The court concluded, however, that eight opt-in plaintiffs were precluded from invoking the single-filing rule and joining the action. Thus, the court denied plaintiff's motion to that extent. The eight opt-in plaintiffs precluded from joining the action now move the court for an extension of time to request reconsideration of the court's order (Doc. # 294). For the reasons set forth below, the motion of the opt-in plaintiffs is denied.
Discussion
The Federal Rules of Civil Procedure do not provide a mechanism pursuant to which a party may file a "motion to reconsider." United States v. Dryden, No. 93-20048-04, 96-3421-JWL, 1997 WL 458285, *1 (D.Kan. July 25, 1997) (citing United States v. Emmons, 107 F.3d 762, 764 (10th Cir.1997)); Hatfield v. Board of County Comm'rs, 52 F.3d 858, 861 (10th Cir.1995). Moreover, the opt-in plaintiffs have not specified the procedural basis for their contemplated motion to reconsider. Thus, the court will construe plaintiffs' motion as a motion for an extension of time to file a motion to alter or amend the judgment under Fed.R.Civ.P. 59(e) or, in the alternative, a motion seeking relief from a judgment under Fed.R.Civ.P. 60(b).

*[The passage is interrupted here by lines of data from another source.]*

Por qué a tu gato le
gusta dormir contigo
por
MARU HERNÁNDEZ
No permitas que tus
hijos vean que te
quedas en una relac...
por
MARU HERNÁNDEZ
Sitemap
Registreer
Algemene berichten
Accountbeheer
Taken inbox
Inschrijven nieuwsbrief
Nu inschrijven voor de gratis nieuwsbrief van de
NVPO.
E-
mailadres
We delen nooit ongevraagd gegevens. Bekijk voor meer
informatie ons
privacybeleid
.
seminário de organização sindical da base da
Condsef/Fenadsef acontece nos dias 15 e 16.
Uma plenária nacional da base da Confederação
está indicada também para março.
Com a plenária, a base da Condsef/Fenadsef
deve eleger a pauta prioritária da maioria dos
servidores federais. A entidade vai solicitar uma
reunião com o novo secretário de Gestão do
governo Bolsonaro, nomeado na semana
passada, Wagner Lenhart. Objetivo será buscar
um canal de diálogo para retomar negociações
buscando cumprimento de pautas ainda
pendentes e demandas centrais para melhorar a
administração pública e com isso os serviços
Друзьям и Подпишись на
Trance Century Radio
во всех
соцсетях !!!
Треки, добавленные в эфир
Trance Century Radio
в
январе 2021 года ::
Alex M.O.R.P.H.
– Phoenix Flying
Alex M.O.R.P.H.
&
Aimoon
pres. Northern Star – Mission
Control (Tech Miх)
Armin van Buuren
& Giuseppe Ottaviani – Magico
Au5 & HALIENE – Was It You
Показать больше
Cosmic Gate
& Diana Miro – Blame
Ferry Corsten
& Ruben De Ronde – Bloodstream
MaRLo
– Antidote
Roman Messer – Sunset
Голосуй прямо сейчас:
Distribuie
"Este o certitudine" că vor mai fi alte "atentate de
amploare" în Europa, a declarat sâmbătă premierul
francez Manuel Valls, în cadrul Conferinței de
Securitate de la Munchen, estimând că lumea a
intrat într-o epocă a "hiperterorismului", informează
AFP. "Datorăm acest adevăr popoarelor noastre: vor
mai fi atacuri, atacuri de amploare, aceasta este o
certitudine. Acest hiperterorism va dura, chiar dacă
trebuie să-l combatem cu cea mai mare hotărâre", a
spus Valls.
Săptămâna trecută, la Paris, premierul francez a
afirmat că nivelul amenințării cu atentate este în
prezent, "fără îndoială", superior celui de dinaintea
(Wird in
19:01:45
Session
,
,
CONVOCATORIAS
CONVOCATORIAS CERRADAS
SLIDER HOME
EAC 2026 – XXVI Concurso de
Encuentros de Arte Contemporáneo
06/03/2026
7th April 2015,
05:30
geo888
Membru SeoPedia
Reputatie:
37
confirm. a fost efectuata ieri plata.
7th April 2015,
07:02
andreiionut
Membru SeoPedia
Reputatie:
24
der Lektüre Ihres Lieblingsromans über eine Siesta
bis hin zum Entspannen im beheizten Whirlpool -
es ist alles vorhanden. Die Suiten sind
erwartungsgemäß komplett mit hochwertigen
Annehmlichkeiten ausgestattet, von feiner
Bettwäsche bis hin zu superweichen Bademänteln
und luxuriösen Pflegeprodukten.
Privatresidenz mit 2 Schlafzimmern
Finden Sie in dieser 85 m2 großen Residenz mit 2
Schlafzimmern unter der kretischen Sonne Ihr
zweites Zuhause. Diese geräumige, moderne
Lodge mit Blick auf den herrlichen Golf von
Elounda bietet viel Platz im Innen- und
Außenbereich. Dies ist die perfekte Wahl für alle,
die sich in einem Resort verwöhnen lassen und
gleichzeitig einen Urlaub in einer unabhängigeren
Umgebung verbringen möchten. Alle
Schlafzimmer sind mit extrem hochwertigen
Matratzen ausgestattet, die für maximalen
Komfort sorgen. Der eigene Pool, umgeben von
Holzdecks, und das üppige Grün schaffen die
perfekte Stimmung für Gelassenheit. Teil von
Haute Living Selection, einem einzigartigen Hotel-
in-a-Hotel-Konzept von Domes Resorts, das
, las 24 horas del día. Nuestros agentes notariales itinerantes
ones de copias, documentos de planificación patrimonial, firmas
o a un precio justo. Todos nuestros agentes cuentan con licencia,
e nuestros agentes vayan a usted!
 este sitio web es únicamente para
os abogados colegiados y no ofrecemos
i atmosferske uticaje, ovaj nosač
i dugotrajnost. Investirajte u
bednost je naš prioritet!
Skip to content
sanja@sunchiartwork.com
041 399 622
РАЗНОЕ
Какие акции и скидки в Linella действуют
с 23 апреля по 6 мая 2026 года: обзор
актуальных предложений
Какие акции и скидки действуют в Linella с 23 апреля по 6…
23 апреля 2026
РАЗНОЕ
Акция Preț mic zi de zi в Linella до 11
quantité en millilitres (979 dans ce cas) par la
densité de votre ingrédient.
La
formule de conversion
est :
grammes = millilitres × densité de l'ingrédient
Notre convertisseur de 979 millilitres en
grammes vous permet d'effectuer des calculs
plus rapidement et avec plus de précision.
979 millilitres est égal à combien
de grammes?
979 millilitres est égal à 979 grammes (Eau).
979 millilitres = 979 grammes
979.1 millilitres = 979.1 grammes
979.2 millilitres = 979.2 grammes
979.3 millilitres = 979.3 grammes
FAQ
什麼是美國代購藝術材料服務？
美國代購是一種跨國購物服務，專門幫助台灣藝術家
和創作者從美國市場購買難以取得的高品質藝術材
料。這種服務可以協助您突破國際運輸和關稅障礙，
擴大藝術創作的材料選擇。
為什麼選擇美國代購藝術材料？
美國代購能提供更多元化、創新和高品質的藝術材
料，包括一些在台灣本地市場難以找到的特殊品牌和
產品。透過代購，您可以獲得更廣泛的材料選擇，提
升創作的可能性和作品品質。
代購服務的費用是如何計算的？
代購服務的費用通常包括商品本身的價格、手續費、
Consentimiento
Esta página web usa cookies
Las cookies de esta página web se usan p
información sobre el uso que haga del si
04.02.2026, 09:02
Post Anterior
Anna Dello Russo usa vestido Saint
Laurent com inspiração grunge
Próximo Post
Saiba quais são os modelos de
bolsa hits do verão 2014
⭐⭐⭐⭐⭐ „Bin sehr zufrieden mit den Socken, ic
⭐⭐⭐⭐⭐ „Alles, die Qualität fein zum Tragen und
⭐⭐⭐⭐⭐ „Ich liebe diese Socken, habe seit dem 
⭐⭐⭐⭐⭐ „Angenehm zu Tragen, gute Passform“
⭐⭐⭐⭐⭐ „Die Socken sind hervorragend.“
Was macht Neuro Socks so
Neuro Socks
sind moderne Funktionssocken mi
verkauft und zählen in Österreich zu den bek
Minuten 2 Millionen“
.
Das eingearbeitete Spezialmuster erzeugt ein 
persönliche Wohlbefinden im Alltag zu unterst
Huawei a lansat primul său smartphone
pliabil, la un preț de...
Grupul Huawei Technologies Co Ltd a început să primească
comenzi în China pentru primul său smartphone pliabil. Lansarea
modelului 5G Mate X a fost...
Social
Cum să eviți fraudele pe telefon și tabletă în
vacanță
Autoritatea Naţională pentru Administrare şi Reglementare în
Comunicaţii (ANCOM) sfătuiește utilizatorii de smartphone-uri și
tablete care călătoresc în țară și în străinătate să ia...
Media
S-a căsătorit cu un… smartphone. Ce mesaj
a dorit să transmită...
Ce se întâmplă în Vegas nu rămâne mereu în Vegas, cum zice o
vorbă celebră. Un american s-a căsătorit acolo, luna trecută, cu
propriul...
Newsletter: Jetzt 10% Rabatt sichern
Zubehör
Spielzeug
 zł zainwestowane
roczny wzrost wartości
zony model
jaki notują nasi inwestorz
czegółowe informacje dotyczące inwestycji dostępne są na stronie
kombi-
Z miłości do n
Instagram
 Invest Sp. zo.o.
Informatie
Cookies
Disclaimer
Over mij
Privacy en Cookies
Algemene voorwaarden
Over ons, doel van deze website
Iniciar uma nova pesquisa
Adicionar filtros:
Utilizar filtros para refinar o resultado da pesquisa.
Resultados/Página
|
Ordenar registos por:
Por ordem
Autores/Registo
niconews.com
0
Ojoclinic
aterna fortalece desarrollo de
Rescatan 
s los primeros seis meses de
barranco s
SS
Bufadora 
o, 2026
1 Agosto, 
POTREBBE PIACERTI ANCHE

According to Rule 59(e), any motion to alter or amend a judgment must be filed within 10 days after entry of the judgment. Fed.R.Civ.P. 59(e). The court has no authority to extend this 10-day period. See Fed. R.Civ.P. 6(b). Thus, plaintiffs' notion for an extension of time to request reconsideration is denied to the extent the prospective motion to reconsider is contemplated under Rule 59(e).
A motion for relief from judgment or order pursuant to Rule 60(b), however, may be filed "within a reasonable time" but, under certain circumstances, not more than one year after the judgment or order was entered. Fed.R.Civ.P. 60(b). Thus, the opt-in plaintiffs need not move the court for an extension of time within which to file a motion under Rule 60(b). Accordingly, plaintiffs' motion for an extension of time is denied as moot to the extent plaintiffs' prospective motion to reconsider is contemplated under Rule 60(b).
FootNotes
29 U.S.C. § 626(d).
The court is not willing to delay resolution of this issue and cause all parties to incur additional expense. Mr. Thiessen has had several months of discovery to determine whether any additional arguments exist with respect to the equitable estoppel issue. Despite such discovery, counsel for Mr. Thiessen has failed to provide the court with any facts to suggest any potentially meritorious claims exist. Thus, the court deems the issue ripe for consideration on the record before it.